A few days ago, Tokyo, which is the world's most populated city with over 38 million people, (not to mention perhaps the craziest place on earth) is also the safest according to the recently released 2015 Safe Cities Index by The Economist.

The index looks at a whole range of measures including, of course, personal safety, but also digital security, health security, and infrastructure safety. So apart from being number one overall, Tokyo also amazingly ranks in the top five for personal safety and infrastructure safety, despite suffering regular earthquakes.

So why is Tokyo so safe?

To be honest, despite having reading numerous books and law journals about the topic, I am still not entirely sure. The topic is certainly worthy of an entire post by itself, if not a series of posts, but I still have no idea how they do it. Yes, of course they still have murders and robberies and sexual assaults and corruption and Yakuza (a 'gang' like Japanese equivalent), but nothing like the rates in most western cities.

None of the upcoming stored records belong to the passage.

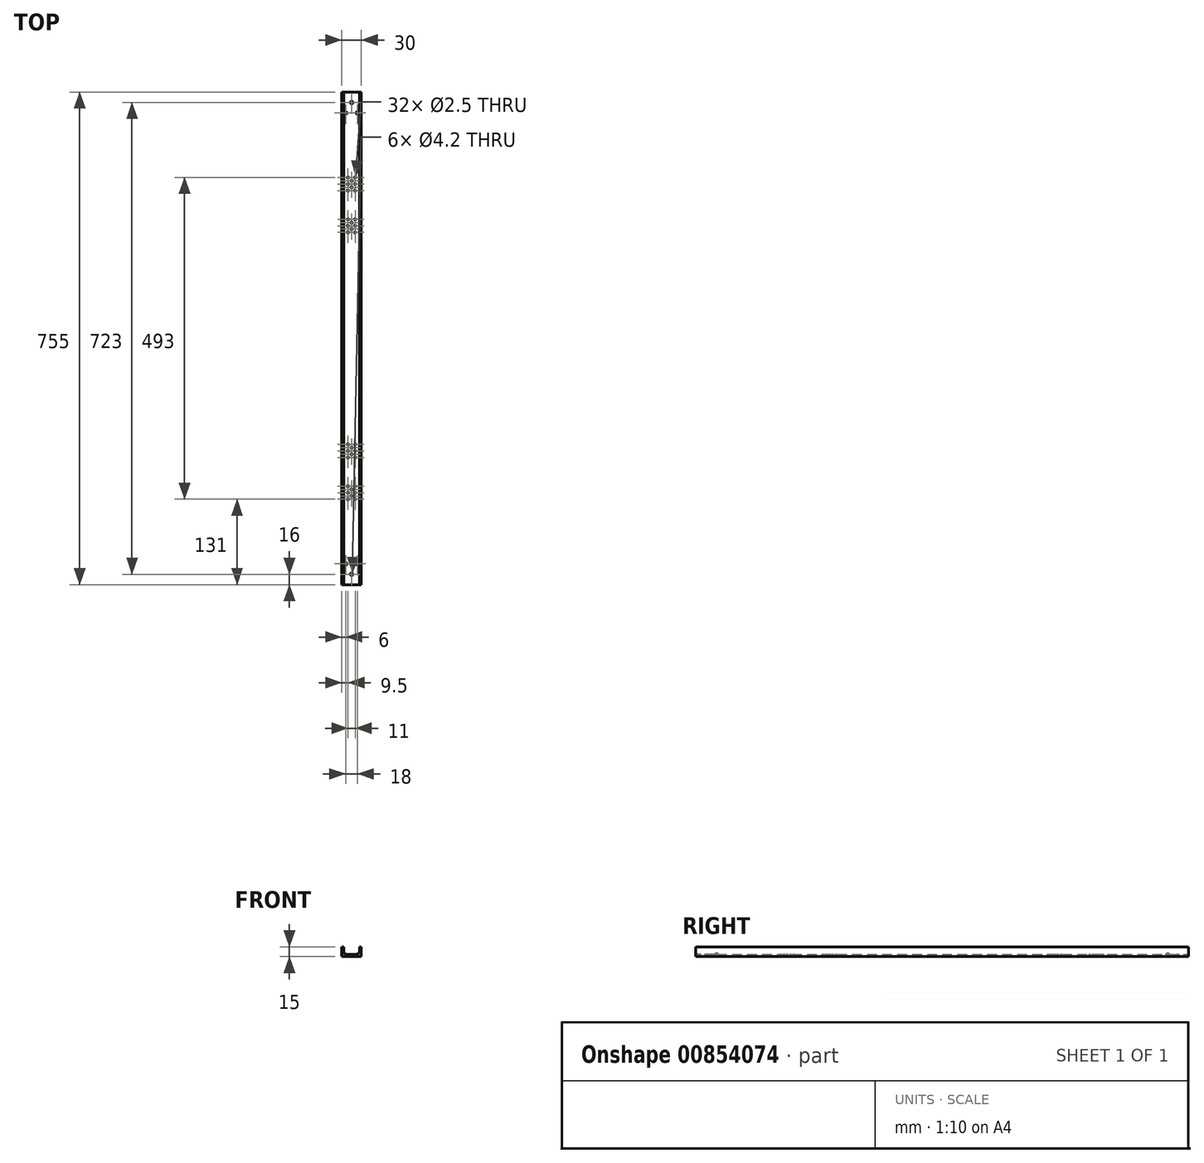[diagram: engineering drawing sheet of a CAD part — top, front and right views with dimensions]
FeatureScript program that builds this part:
annotation { "Feature Type Name" : "Feature", "Feature Type Description" : "" }
export const myFeature = defineFeature(function(context is Context, id is Id, definition is map)
    precondition{}
    {
        {
            var Q0;
            Q0=qCreatedBy(makeId("Front.planeOp"),FACE);
            var sketch = newSketch(context, id + "F0", { "sketchPlane" : qUnion([Q0])});
            skLineSegment(sketch, "E0", {"start": v(0, 0) * mm, "end": v(30, 0) * mm});
            skLineSegment(sketch, "E1", {"start": v(30, 0) * mm, "end": v(30, 15) * mm});
            skLineSegment(sketch, "E2", {"start": v(30, 15) * mm, "end": v(27, 15) * mm});
            skLineSegment(sketch, "E3", {"start": v(27, 15) * mm, "end": v(27, 3.5) * mm});
            skLineSegment(sketch, "E4", {"start": v(27, 3.5) * mm, "end": v(3, 3.5) * mm});
            skLineSegment(sketch, "E5", {"start": v(3, 3.5) * mm, "end": v(3, 15) * mm});
            skLineSegment(sketch, "E6", {"start": v(3, 15) * mm, "end": v(0, 15) * mm});
            skLineSegment(sketch, "E7", {"start": v(0, 15) * mm, "end": v(0, 0) * mm});
            skSolve(sketch);
        }
        {
            var Q0;
            Q0=makeQuery(id+"F0.imprint","IMPRINT",FACE,{"disambiguationData":[TD([[makeQuery(id+"F0.imprint","IMPRINT",EDGE,{"derivedFrom":sQuery(id+"F0.wireOp",EDGE,"E0")}),1.0]])]});
            extrude(context, id + "F1", {"entities" : qUnion([Q0]), "flatOperationType" : FlatOperationType.REMOVE, "thickness1" : 5 * mm, "thickness2" : 0 * mm, "thickness" : 5 * mm, "depth" : 377.5 * mm, "offsetDistance" : 25 * mm, "startOffsetBound" : StartOffsetType.BLIND, "startOffsetDistance" : 25 * mm, "domain" : OperationDomain.MODEL});
        }
        {
            var Q0;
            Q0=makeQuery(id+"F1.opExtrude","SWEPT_EDGE",EDGE,{"disambiguationData":[OSD([sQuery(id+"F0.wireOp",EDGE,"E4"),sQuery(id+"F0.wireOp",EDGE,"E5")])]});
            fillet(context, id + "F2", {"entities" : qUnion([Q0]), "radius" : 5 * mm, "tangentPropagation" : true, "allowEdgeOverflow" : false});
        }
        {
            var Q0;
            Q0=makeQuery(id+"F1.opExtrude","SWEPT_EDGE",EDGE,{"disambiguationData":[OSD([sQuery(id+"F0.wireOp",EDGE,"E3"),sQuery(id+"F0.wireOp",EDGE,"E4")])]});
            fillet(context, id + "F3", {"entities" : qUnion([Q0]), "radius" : 5 * mm, "tangentPropagation" : true, "allowEdgeOverflow" : false});
        }
        {
            var Q0;
            Q0=qCreatedBy(makeId("Top.planeOp"),FACE);
            var sketch = newSketch(context, id + "F4", { "sketchPlane" : qUnion([Q0])});
            skPoint(sketch, "E8", {"position": v(15, -16) * mm});
            skPoint(sketch, "E9", {"position": v(6, -32) * mm});
            skPoint(sketch, "E10", {"position": v(24, -32) * mm});
            skSolve(sketch);
        }
        {
            var Q0;
            Q0=sQuery(id+"F4.wireOp",VERTEX,"E10");
            var Q1;
            Q1=sQuery(id+"F4.wireOp",VERTEX,"E8");
            var Q2;
            Q2=sQuery(id+"F4.wireOp",VERTEX,"E9");
            var Q3;
            Q3=makeQuery(id+"F1.opExtrude","SWEPT_BODY",BODY,{"disambiguationData":[OSD([sQuery(id+"F0.wireOp",EDGE,"E0"),sQuery(id+"F0.wireOp",EDGE,"E1"),sQuery(id+"F0.wireOp",EDGE,"E2"),sQuery(id+"F0.wireOp",EDGE,"E3"),sQuery(id+"F0.wireOp",EDGE,"E4"),sQuery(id+"F0.wireOp",EDGE,"E5"),sQuery(id+"F0.wireOp",EDGE,"E6"),sQuery(id+"F0.wireOp",EDGE,"E7")])]});
            hole(context, id + "F5", {"style" : HoleStyle.SIMPLE, "endStyle" : HoleEndStyle.THROUGH, "oppositeDirection" : true, "standardTappedOrClearance" : lookupTablePath({ "standard" : "ISO", "engagement" : "75%", "pitch" : "0.8 mm", "size" : "M5", "type" : "Tapped" }), "standardBlindInLast" : lookupTablePath({ "standard" : "ISO", "fit" : "Normal", "engagement" : "75%", "pitch" : "0.8 mm", "size" : "M5", "type" : "Clearance & tapped" }), "holeDiameter" : 4.2 * mm, "majorDiameter" : 5 * mm, "showTappedDepth" : true, "isTappedThrough" : true, "tappedDepth" : 12 * mm, "tapClearance" : 3, "locations" : qUnion([Q0, Q1, Q2]), "scope" : qUnion([Q3]), "startStyle" : HoleStartStyle.SKETCH});
        }
        {
            var Q0;
            Q0=qCreatedBy(makeId("Top.planeOp"),FACE);
            var sketch = newSketch(context, id + "F6", { "sketchPlane" : qUnion([Q0])});
            skPoint(sketch, "E11", {"position": v(20.5, -131) * mm});
            skPoint(sketch, "E12", {"position": v(20.5, -141) * mm});
            skPoint(sketch, "E13", {"position": v(20.5, -151) * mm});
            skPoint(sketch, "E14", {"position": v(15, -136) * mm});
            skPoint(sketch, "E15", {"position": v(15, -146) * mm});
            skPoint(sketch, "E16", {"position": v(9.5, -131) * mm});
            skPoint(sketch, "E17", {"position": v(9.5, -141) * mm});
            skPoint(sketch, "E18", {"position": v(9.5, -151) * mm});
            skPoint(sketch, "E19", {"position": v(20.5, -195) * mm});
            skPoint(sketch, "E20", {"position": v(20.5, -205) * mm});
            skPoint(sketch, "E21", {"position": v(20.5, -215) * mm});
            skPoint(sketch, "E22", {"position": v(15, -200) * mm});
            skPoint(sketch, "E23", {"position": v(15, -210) * mm});
            skPoint(sketch, "E24", {"position": v(9.5, -195) * mm});
            skPoint(sketch, "E25", {"position": v(9.5, -205) * mm});
            skPoint(sketch, "E26", {"position": v(9.5, -215) * mm});
            skSolve(sketch);
        }
        {
            var Q0;
            Q0=sQuery(id+"F6.wireOp",VERTEX,"E13");
            var Q1;
            Q1=sQuery(id+"F6.wireOp",VERTEX,"E12");
            var Q2;
            Q2=sQuery(id+"F6.wireOp",VERTEX,"E11");
            var Q3;
            Q3=sQuery(id+"F6.wireOp",VERTEX,"E15");
            var Q4;
            Q4=sQuery(id+"F6.wireOp",VERTEX,"E14");
            var Q5;
            Q5=sQuery(id+"F6.wireOp",VERTEX,"E18");
            var Q6;
            Q6=sQuery(id+"F6.wireOp",VERTEX,"E17");
            var Q7;
            Q7=sQuery(id+"F6.wireOp",VERTEX,"E16");
            var Q8;
            Q8=sQuery(id+"F6.wireOp",VERTEX,"E21");
            var Q9;
            Q9=sQuery(id+"F6.wireOp",VERTEX,"E20");
            var Q10;
            Q10=sQuery(id+"F6.wireOp",VERTEX,"E19");
            var Q11;
            Q11=sQuery(id+"F6.wireOp",VERTEX,"E23");
            var Q12;
            Q12=sQuery(id+"F6.wireOp",VERTEX,"E22");
            var Q13;
            Q13=sQuery(id+"F6.wireOp",VERTEX,"E26");
            var Q14;
            Q14=sQuery(id+"F6.wireOp",VERTEX,"E25");
            var Q15;
            Q15=sQuery(id+"F6.wireOp",VERTEX,"E24");
            var Q16;
            Q16=makeQuery(id+"F1.opExtrude","SWEPT_BODY",BODY,{"disambiguationData":[OSD([sQuery(id+"F0.wireOp",EDGE,"E0"),sQuery(id+"F0.wireOp",EDGE,"E1"),sQuery(id+"F0.wireOp",EDGE,"E2"),sQuery(id+"F0.wireOp",EDGE,"E3"),sQuery(id+"F0.wireOp",EDGE,"E4"),sQuery(id+"F0.wireOp",EDGE,"E5"),sQuery(id+"F0.wireOp",EDGE,"E6"),sQuery(id+"F0.wireOp",EDGE,"E7")])]});
            hole(context, id + "F7", {"style" : HoleStyle.SIMPLE, "endStyle" : HoleEndStyle.THROUGH, "oppositeDirection" : true, "holeDiameter" : 2.5 * mm, "majorDiameter" : 3 * mm, "isTappedThrough" : true, "tappedDepth" : 12 * mm, "tapClearance" : 3, "locations" : qUnion([Q0, Q1, Q2, Q3, Q4, Q5, Q6, Q7, Q8, Q9, Q10, Q11, Q12, Q13, Q14, Q15]), "scope" : qUnion([Q16]), "startStyle" : HoleStartStyle.SKETCH});
        }
        {
            var Q0;
            Q0=makeQuery(id+"F1.opExtrude","SWEPT_BODY",BODY,{"disambiguationData":[OSD([sQuery(id+"F0.wireOp",EDGE,"E0"),sQuery(id+"F0.wireOp",EDGE,"E1"),sQuery(id+"F0.wireOp",EDGE,"E2"),sQuery(id+"F0.wireOp",EDGE,"E3"),sQuery(id+"F0.wireOp",EDGE,"E4"),sQuery(id+"F0.wireOp",EDGE,"E5"),sQuery(id+"F0.wireOp",EDGE,"E6"),sQuery(id+"F0.wireOp",EDGE,"E7")])]});
            var Q1;
            Q1=makeQuery(id+"F1.opExtrude","CAP_FACE",FACE,{"disambiguationData":[OSD([sQuery(id+"F0.wireOp",EDGE,"E0"),sQuery(id+"F0.wireOp",EDGE,"E1"),sQuery(id+"F0.wireOp",EDGE,"E2"),sQuery(id+"F0.wireOp",EDGE,"E3"),sQuery(id+"F0.wireOp",EDGE,"E4"),sQuery(id+"F0.wireOp",EDGE,"E5"),sQuery(id+"F0.wireOp",EDGE,"E6"),sQuery(id+"F0.wireOp",EDGE,"E7")])],"isStart":false});
            mirror(context, id + "F8", {"operationType" : NewBodyOperationType.ADD, "entities" : qUnion([Q0]), "mirrorPlane" : qUnion([Q1])});
        }
    });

So apart from being a city on steroids that vomits neon lights at every street corner, and apart from having the most and best number of restaurants than any other city in the world (not to mention my favourite, Ramen), it has children playing safely in the street and riding the train across town with no parent in sight. It has women travelling safely home on public transport late at night, and old people (and I mean a lot of old people) going about their business without being scared in their own homes.

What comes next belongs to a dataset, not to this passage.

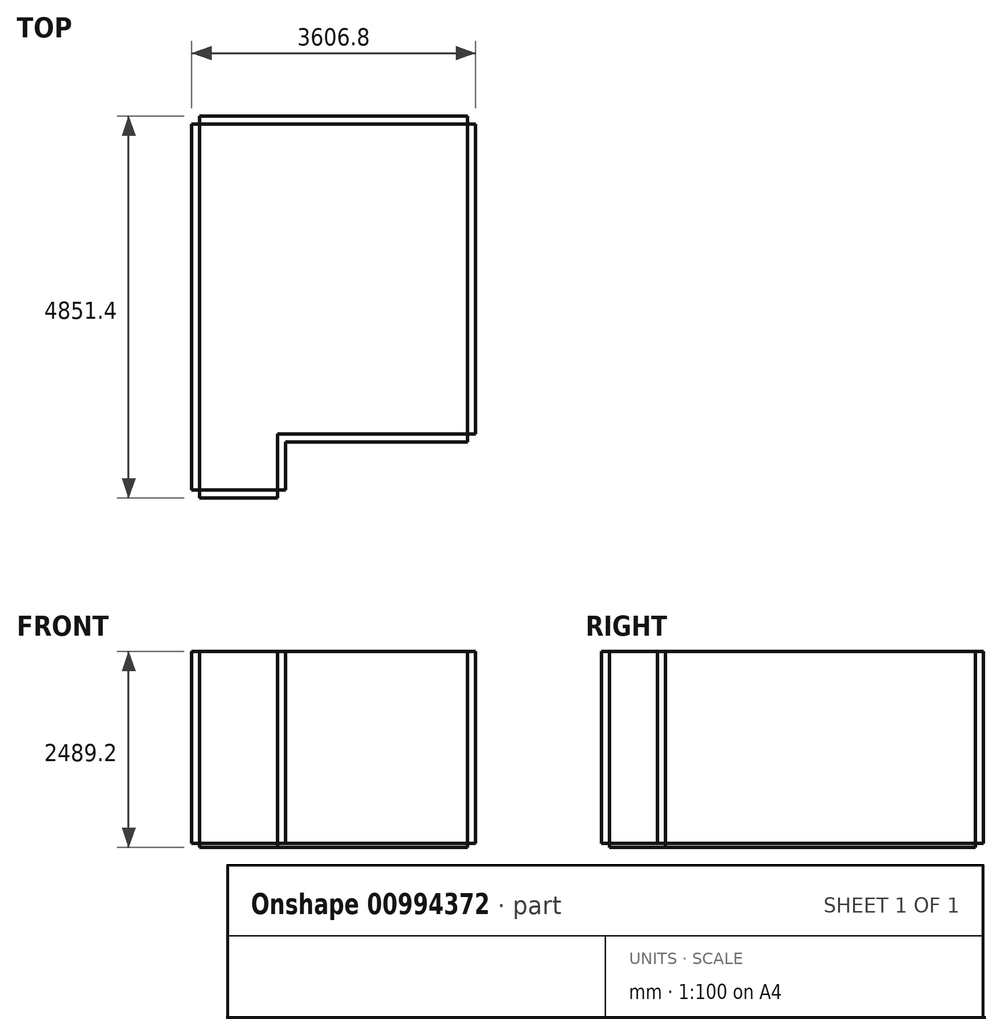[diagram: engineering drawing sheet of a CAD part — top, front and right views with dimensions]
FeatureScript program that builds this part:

I accept that Tokyo as a whole is not a beautiful city like Sydney, or Stockholm or San Francisco, but it is as charming as it is peculiar, like a beautiful woman holding a ferret dressed as Pikachu. It is as exciting as it is awkward, like falling in love with your best friend's mother.

Yet the Safe Cities Index, while naming Tokyo number one, does not allow for the health of its gardens, the quality of its architecture, or the joy of its culture. It does not include the beauty of its haiku or the strength of its Sumos, the intelligence of its public transport or the integrity of its station attendants. The Safe Cities Index measures neither Tokyo's wit nor its peculiarity, neither its treatment of tourists, nor its downright weirdness, it measures everything in short, except that which makes Tokyo worthwhile.

Do I love Tokyo? Absolutely. Is it because it is now the world's safest city? It is but one small factor.



(Photograph from here)


(Photograph from here)

In case you are interested the Top 5 cities were Tokyo, Singapore, Osaka, Stockholm and Amsterdam (with my own hometown Sydney coming in at Number 6). And in case you are interested the Bottom 5 cities were Jakarta, Tehran, Ho Chin Min city, Johannesburg, and Riyadh.